Can A Strong And Rich Economy Have A Weak Passport?


While it is a common notion that richer the country, the more powerful will its passport be; this is not always true. Henley and Partners, a global residence advisory organization, has ranked the passport of countries based on four parameters. Those parameters are:

  • Freedom of travel allowed for the country in question
  • Freedom of settlement in the country in question
  • Economic strength of the country
  • Human Development Index of the country

It is no surprise that Germany has topped the list in terms of visa-free travel across the globe. The German passport has visa-free access to 176 countries in the world. If only visa-free travel is considered, European countries occupy most of the spots in the top 10. The Swedish, Polish, US and Australia passport allow visa-free travel to 175, 163, 170 and 170 countries respectively.
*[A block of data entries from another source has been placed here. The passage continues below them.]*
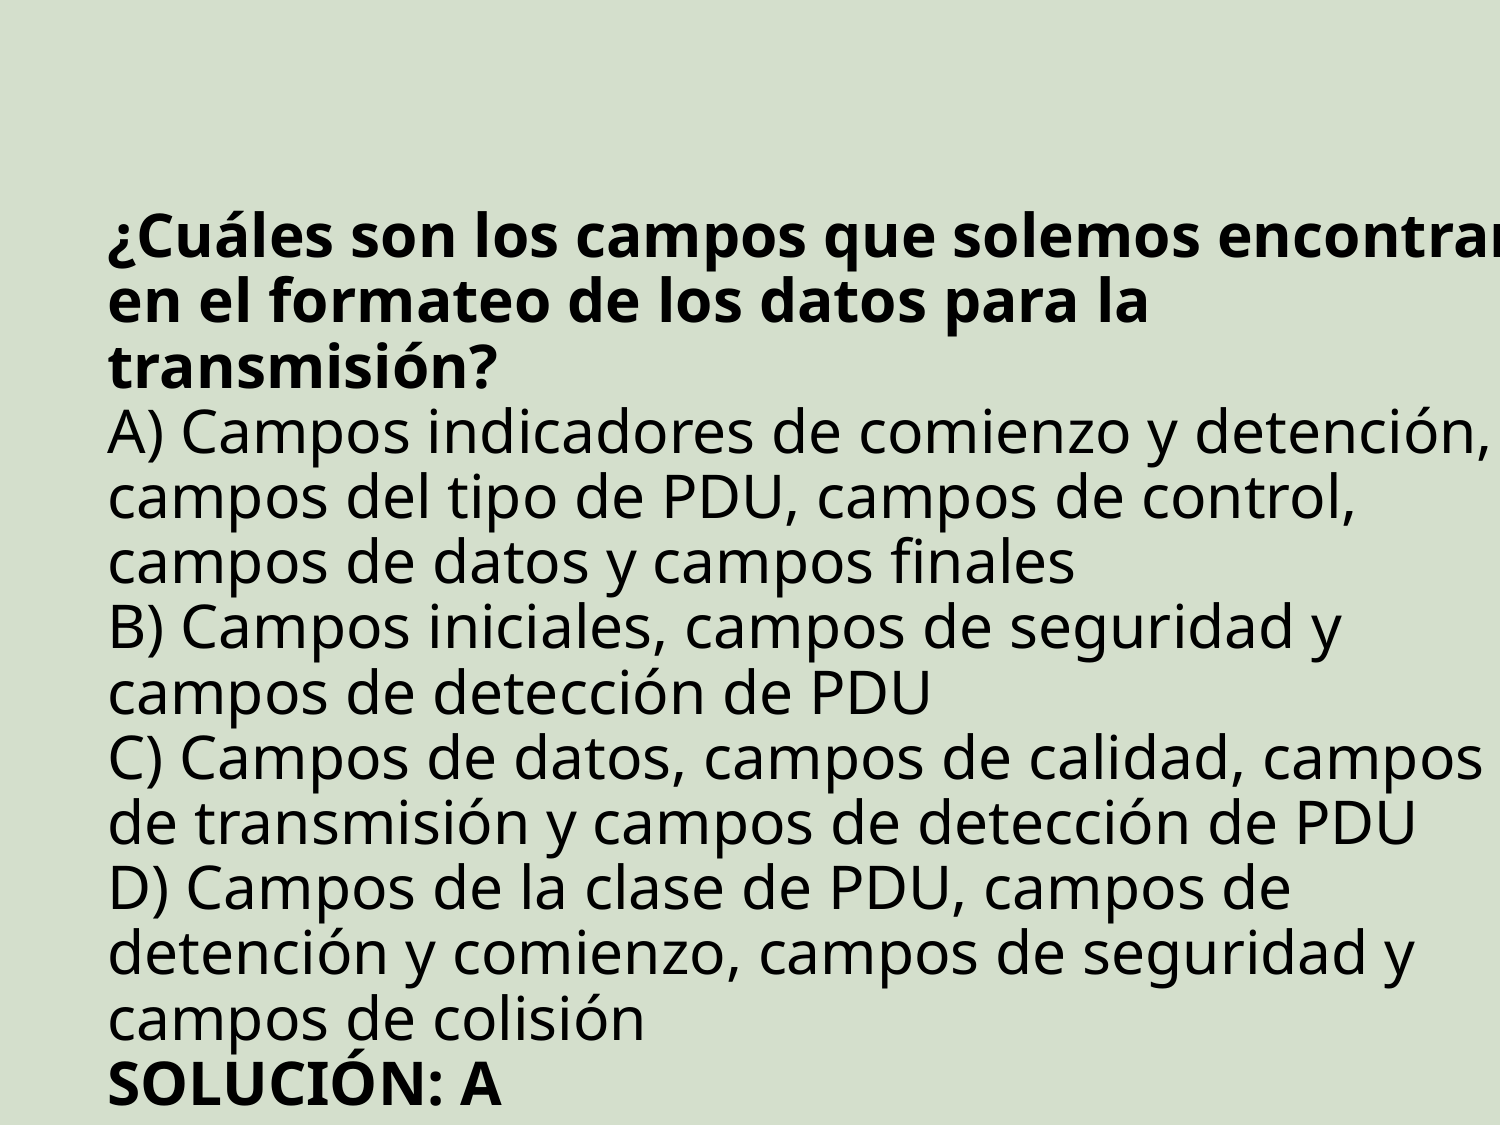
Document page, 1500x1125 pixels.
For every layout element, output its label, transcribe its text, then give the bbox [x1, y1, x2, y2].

title ¿Cuáles son los campos que solemos encontrar en el formateo de los datos para la transmisión? A) Campos indicadores de comienzo y detención, campos del tipo de PDU, campos de control, campos de datos y campos finales B) Campos iniciales, campos de seguridad y campos de detección de PDU C) Campos de datos, campos de calidad, campos de transmisión y campos de detección de PDU D) Campos de la clase de PDU, campos de detención y comienzo, campos de seguridad y campos de colisión SOLUCIÓN: A [92, 198, 1500, 992]
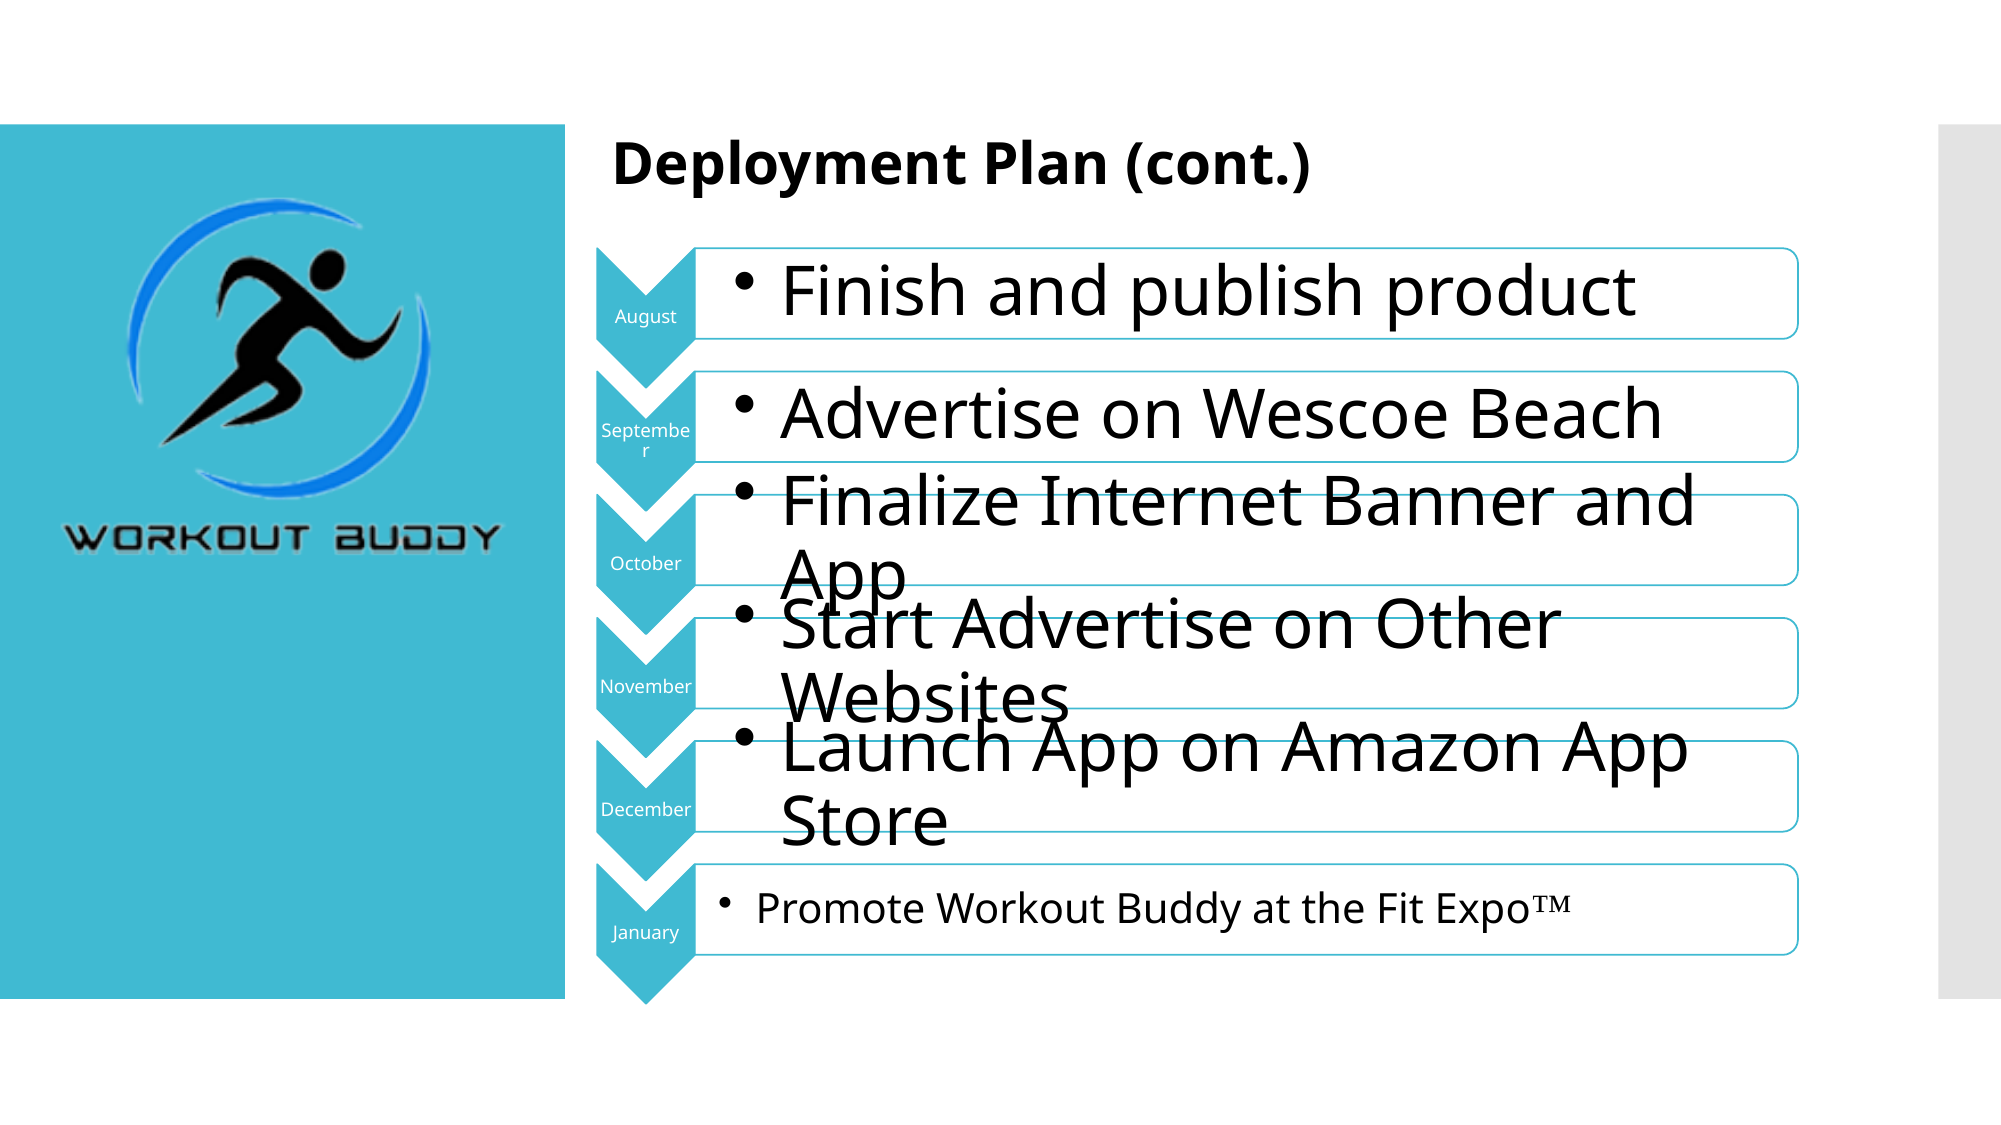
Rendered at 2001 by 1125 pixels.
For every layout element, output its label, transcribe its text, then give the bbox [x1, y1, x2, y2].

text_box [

Most of these countries are fairly well off and have a strong economy. However, there are some strong economies that literally lock their citizens in the country. Canada and China are examples of such nations. The Chinese passport allows visa-free travel to only 60 countries in the world with the Indian passport standing on 50 countries in that regard. Some of the smallest countries in the world such as Micronesia, Seychelles and Tonga have double the amount of countries across the globe that allow them visa-free access travel.

Saudi Arabia, one of the biggest economies in the world, is granted travel without a visa to 70 nations in the world. It is behind countries like Colombia, Botswana, and Samoa which do not nearly have a big enough economy as Saudi Arabia. The United Arab Emirates (UAE) has a better position on the list than its neighbors after its citizens received visa-free travel to Schengen area of Europe.
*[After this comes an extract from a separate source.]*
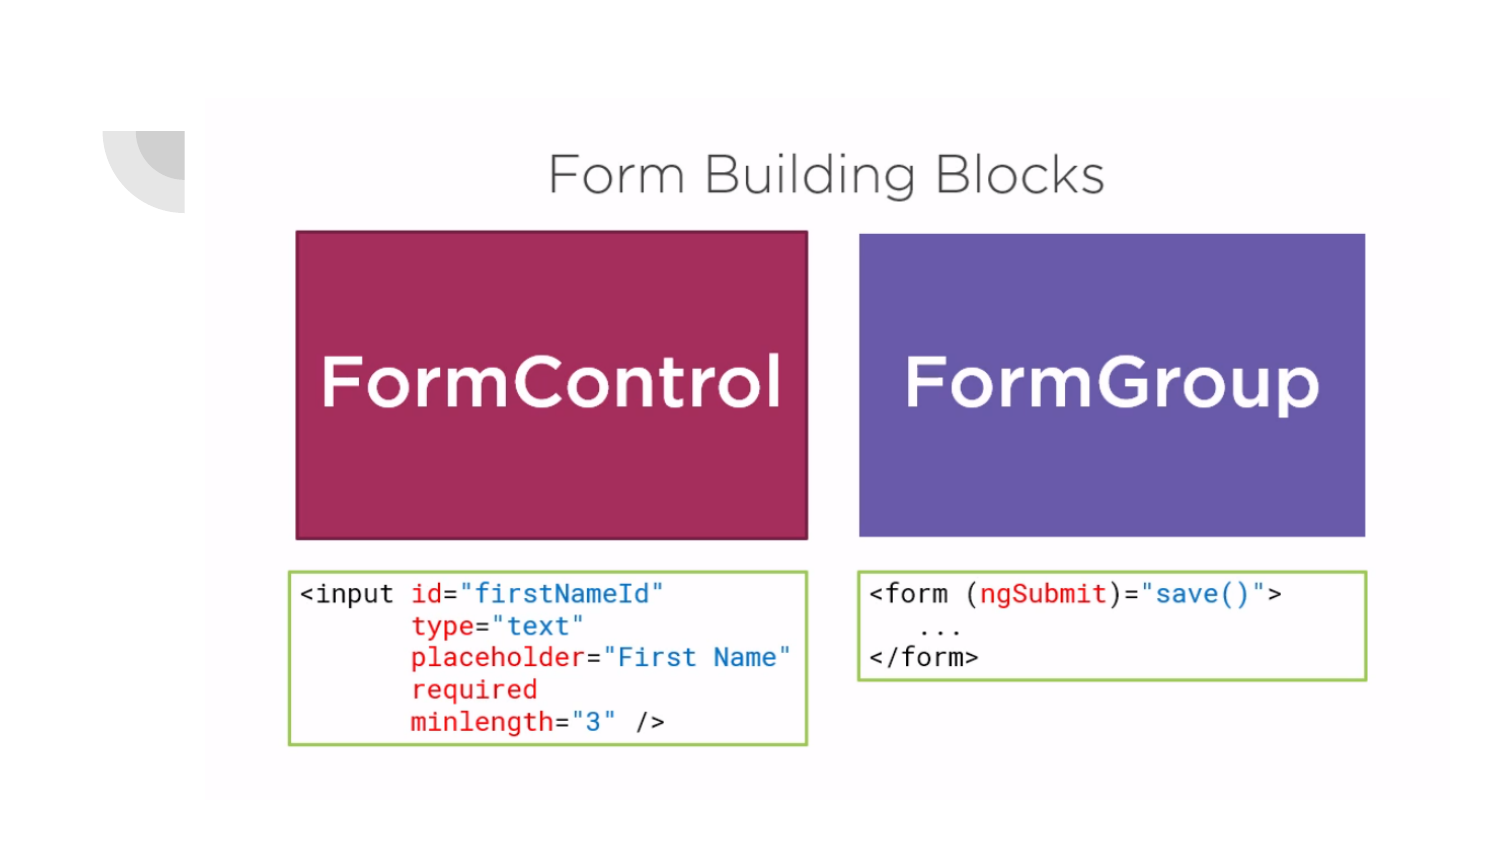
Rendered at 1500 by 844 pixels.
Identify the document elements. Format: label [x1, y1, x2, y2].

picture [204, 97, 1451, 800]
While creating the list, Henley and Partners stated that no country’s passport can be considered strong enough until its citizens are granted visa-free access in the US and Schengen area of Europe. Also, another important factor the firm considered was the economic standing of the country by taking help of the data from the United Nations. Taking all the factors into account, Germany topped the list by obtaining a 99% travel freedom score.

Below is the list of countries with the score they received on Henley and Partners’ list of visa-free travel:

Position Name of the country Freedom travel scored
1 Germany 99.9
2 Japan 99.4
3 Sweden 99.4
4 Singapore 99.3
5 Norway 99
6 Spain 98.9
6 Italy 98.9
6 Denmark 98.9
9 Finland 98.4
9 Ireland 98.4

On the parameter of settlement freedom which is nothing but citizens of the country being able to live in and work in a foreign country without much paperwork and formalities, there were a few surprises. For instance, a developed economy such as Canada performing poorly as its citizens have settlement freedom in only 2 countries across the world. The list created by Henley and Partners for settlement freedom is as follows:

Position Name of the country Settlement freedom score
1 France 100
2 Netherlands 96
3 Iceland 93.5
4 Finland 93.5
5 Sweden 93.5
5 Denmark 93.5
5 Norway 93.5
8 Italy 91.5
9 Estonia 89.5
9 Latvia 89.5

Henley and Partners also created a list of countries that have no settlement freedom score at all. The major countries in this list are:

  • Bangladesh
  • North Korea
  • Kenya
  • Indonesia
  • Democratic Republic of Congo
  • Ethiopia
  • Pakistan
  • Philippines
  • Vietnam
  • China

Citizenship and travel have changed a lot significantly in the years gone by. Countries across the world are now more open and welcoming to arriving citizens from other nations for varying purposes. Countries such as Georgia, Moldova, Ukraine, and Seychelles have made giant progress in terms of increasing the power of their nationality. Colombia has now provided visa-free travel to 112 nations across the globe as compared to 59 in 2013.

While small countries continue to accept this trend of globalization, two major exceptions in the form of China and Canada still reject this and instead encourage their citizens to stay in the country. Well, who can say they are wrong when their economies are booming all the time.